Obsolete traditions and customs you'd like revived

How about “shivaree” for newlyweds? When my father and stepmother were married in the early '60s in west Kentucky, their friends had a shivaree for them. We lived in the country and around 8 or 9 o’clock, a couple of dozen people came out of the woods banging pots and yelling. It sounded like a riot going on. Anyway, they brought bags and bags of groceries with them as well as small appliances and furnishings and the whole bunch sat up late, talking and cooking. My parents were unsurprised and knew exactly what it was but I’ve never even heard of it happening since then.

Regards

Testy

Typos are completely different- though somehow I was sure I would do something like that. :stuck_out_tongue:

Do you live in Europe? Because I’m from Canada, and I do this all the time, but apparently it’s a wierd thing over here (right now I’m in Belgium). I talk to the people beside me on long bus trips, I say hello to the people on the transit bus, and I had a long conversation with the two people I sat next to on the Air Canada flight on the way here. No one ever looks at me strangely back home, and I’ve made some interesting friends, but over here everybody seems to find it strange. Even in the bus shelter, they just stare straight ahead and pretend you’re not there… even when they’re standing in front of the bus schedule you’re trying to read!
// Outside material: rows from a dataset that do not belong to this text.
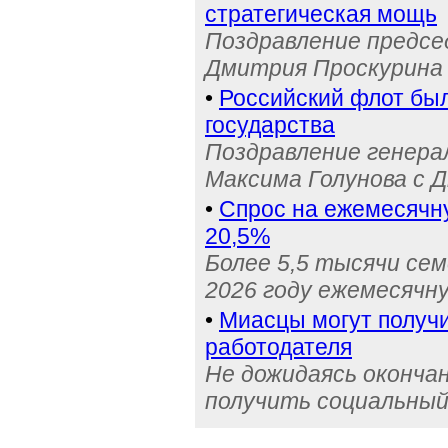
стратегическая мощь
Поздравление предс
Дмитрия Проскурина 
•
Российский флот бы
государства
Поздравление генера
Максима Голунова с 
•
Спрос на ежемесячн
20,5%
Более 5,5 тысячи се
2026 году ежемесячн
•
Миасцы могут получи
работодателя
Не дожидаясь оконча
получить социальный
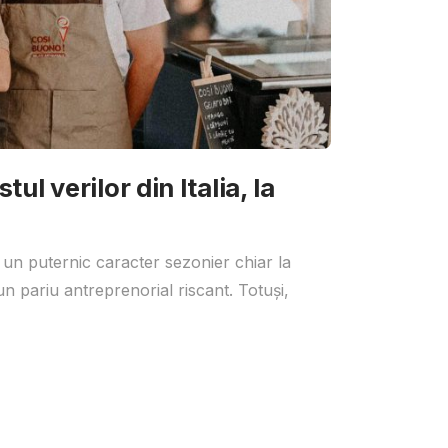
ul verilor din Italia, la
 un puternic caracter sezonier chiar la
un pariu antreprenorial riscant. Totuși,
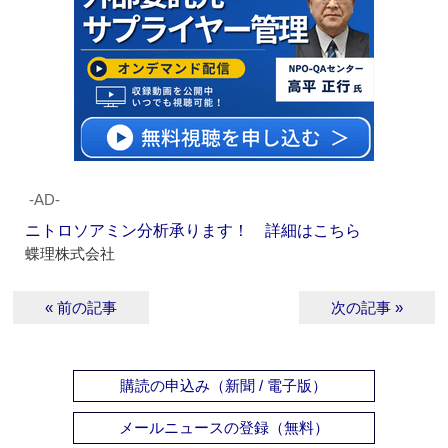
‐AD‐
ニトロソアミン分析承ります！ 詳細はこちら
蝶理株式会社
« 前の記事
次の記事 »
購読の申込み（新聞 / 電子版）
メールニュースの登録（無料）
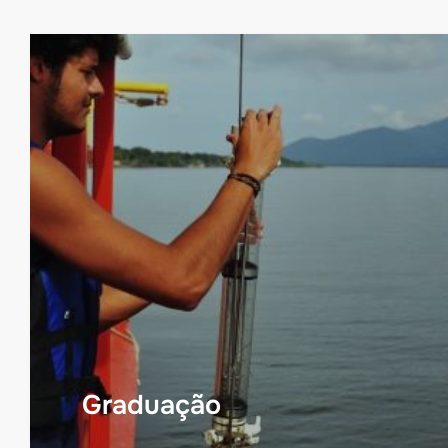
Graduação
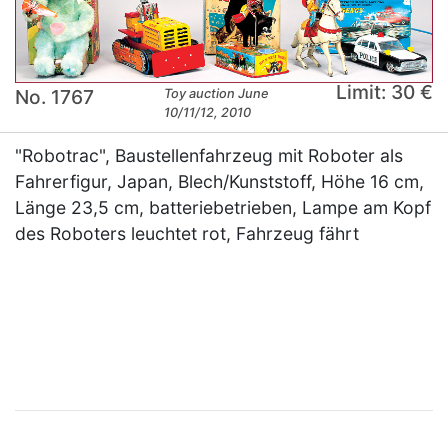
Limit: 30 €
No. 1767
Toy auction June
10/11/12, 2010
"Robotrac", Baustellenfahrzeug mit Roboter als
Fahrerfigur, Japan, Blech/Kunststoff, Höhe 16 cm,
Länge 23,5 cm, batteriebetrieben, Lampe am Kopf
des Roboters leuchtet rot, Fahrzeug fährt
×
Yup. The narrator even explained to us what a “sou” was (it’s an old French coin).

Yeah, silent films with live music should definitely come back in style.

Come to Scotland and study at St. Andrews - gowns are very frequently worn - formal meals (frequency depending on the hall ofd residence), “pier walk” on Sunday, aand in any caseyou could wear one each and every day without attracting strange looks in the street or anything like tht. If you are a Divinity student, you wear a black one, but everyone else (well, undergraduates, that is)wears a bright red gown - this being supposedly originally intended to make students pretty obviousl so that they could not easily enter alehouses and houses of ill-repute. So, you can wear a gown everywhere else but people will hiss at you if you wear a gown in a pub. Um, as for the houses of ill repute, …I don’t know.

Me, I want a return to:

children being seen and not heard. Actually, I could live without the seeing bit too, but first things first.

drivers obeying traffic lights and speed limits

shops delivering groceries etc as a matter of course - yes, young men on bicylces with baskets on the front would be fun. (it is odd, though, really, that it is perfectly simple to phone and arrange for an Indian meal or whatever, but if you have a need for a few exotic items like bread, cheese, vegetables, etc and for some reason there is a big problem concerning getting to the shop personally, well, you’re just stuck.)

Oops, I think I’m beginning to ramble.

Now where is the guy who wanted women in plain cotton underwear? :slight_smile: “please allow me to introduce myself…” :slight_smile:

wolfstu

I’m from Australia - generally we’re a friendly bunch, but I’ve often been on 5 hour bus trips and haven’t heard a word out of the person next to me except, “Excuse me, this is my stop”. It seems like some unspoken social thing - that’s not to say I haven’t talked to strangers but a majority of times I’ve regretted it because there’s no escape. Interestingly, I heard that Australia has the largest variety of magazines per head of population than any other country on earth - there’s probably a link there somewhere.

Dueling make a comeback. Not some kind of half-ass high noon cowboy sort of thing but the very formal kind with mulitple letters of intention sent then forwarded through seconds, the kind where most of the time no actual fighting happens unless it has to. I think we’d all be alot more polite and civil to each other if there was a concrete line which if past there were serious social consequences beyond legalities.